• Source material
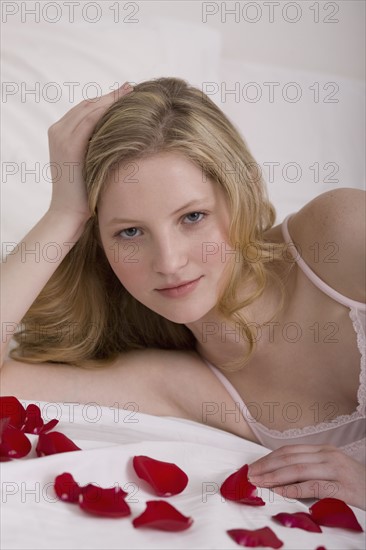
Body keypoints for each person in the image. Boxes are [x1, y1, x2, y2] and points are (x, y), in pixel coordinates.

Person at [1, 78, 365, 509]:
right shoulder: (180, 384)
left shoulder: (339, 234)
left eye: (193, 216)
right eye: (130, 232)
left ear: (244, 188)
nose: (169, 262)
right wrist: (64, 212)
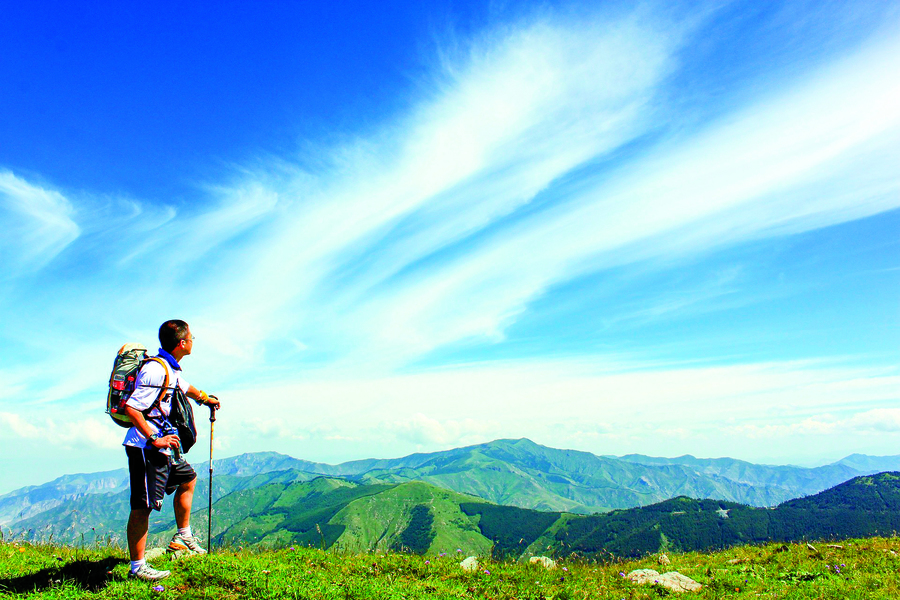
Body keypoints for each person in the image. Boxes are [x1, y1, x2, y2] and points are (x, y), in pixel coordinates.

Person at [123, 320, 221, 581]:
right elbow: (133, 408)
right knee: (143, 506)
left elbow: (183, 386)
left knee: (188, 478)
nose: (193, 339)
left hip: (163, 448)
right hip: (146, 447)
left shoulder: (170, 368)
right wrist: (155, 437)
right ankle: (138, 567)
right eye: (191, 337)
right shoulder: (155, 370)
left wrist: (205, 398)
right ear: (182, 343)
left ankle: (183, 536)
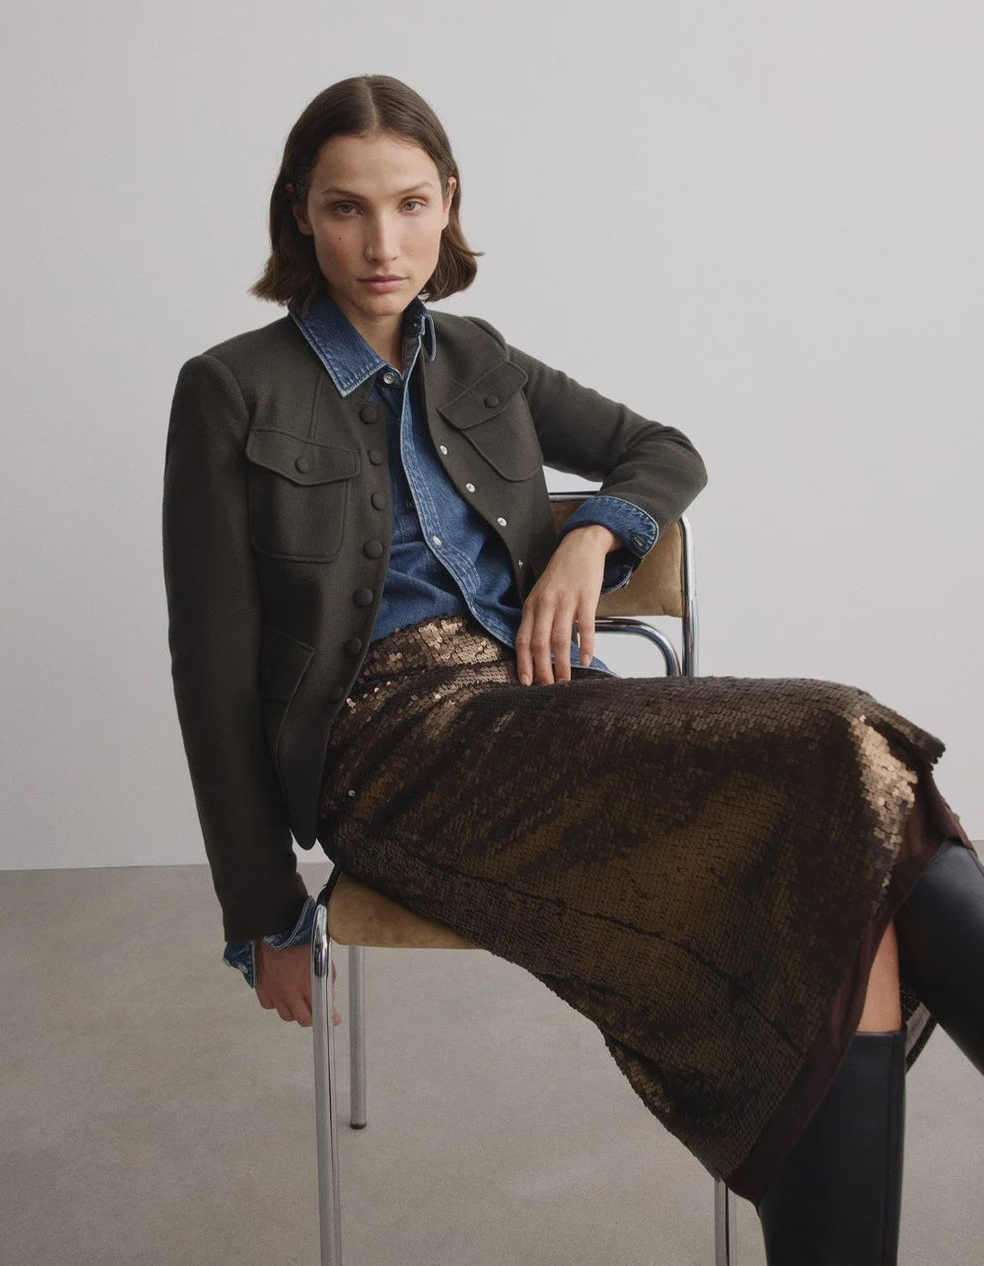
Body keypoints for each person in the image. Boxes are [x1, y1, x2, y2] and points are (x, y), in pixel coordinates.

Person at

• Problem to solve
Without the pictures, repeat all the records word for word.

• Completed exercise
Body keypoints for each person in the image. Boxes are [x1, y1, x2, y2] and points are (x, y), in pixel coordinates.

Person at [1, 78, 365, 509]:
right shoulder: (180, 384)
left shoulder: (339, 234)
left eye: (193, 216)
right eye: (130, 232)
left ear: (244, 188)
nose: (169, 262)
right wrist: (64, 212)
Body keypoints for each person in the image. Boxes are [x1, y1, x2, y2] and points are (x, y), in pixel coordinates.

Person at [123, 320, 221, 581]:
right elbow: (133, 408)
right knee: (143, 506)
left elbow: (183, 386)
left knee: (188, 478)
nose: (193, 339)
left hip: (163, 448)
right hip: (146, 447)
left shoulder: (170, 368)
right wrist: (155, 437)
right ankle: (138, 567)
right eye: (191, 337)
right shoulder: (155, 370)
left wrist: (205, 398)
right ear: (182, 343)
left ankle: (183, 536)
Body keypoints for each person in the image. Boxes are [x1, y1, x2, y2] and points are (x, y), in pixel coordinates.

Person at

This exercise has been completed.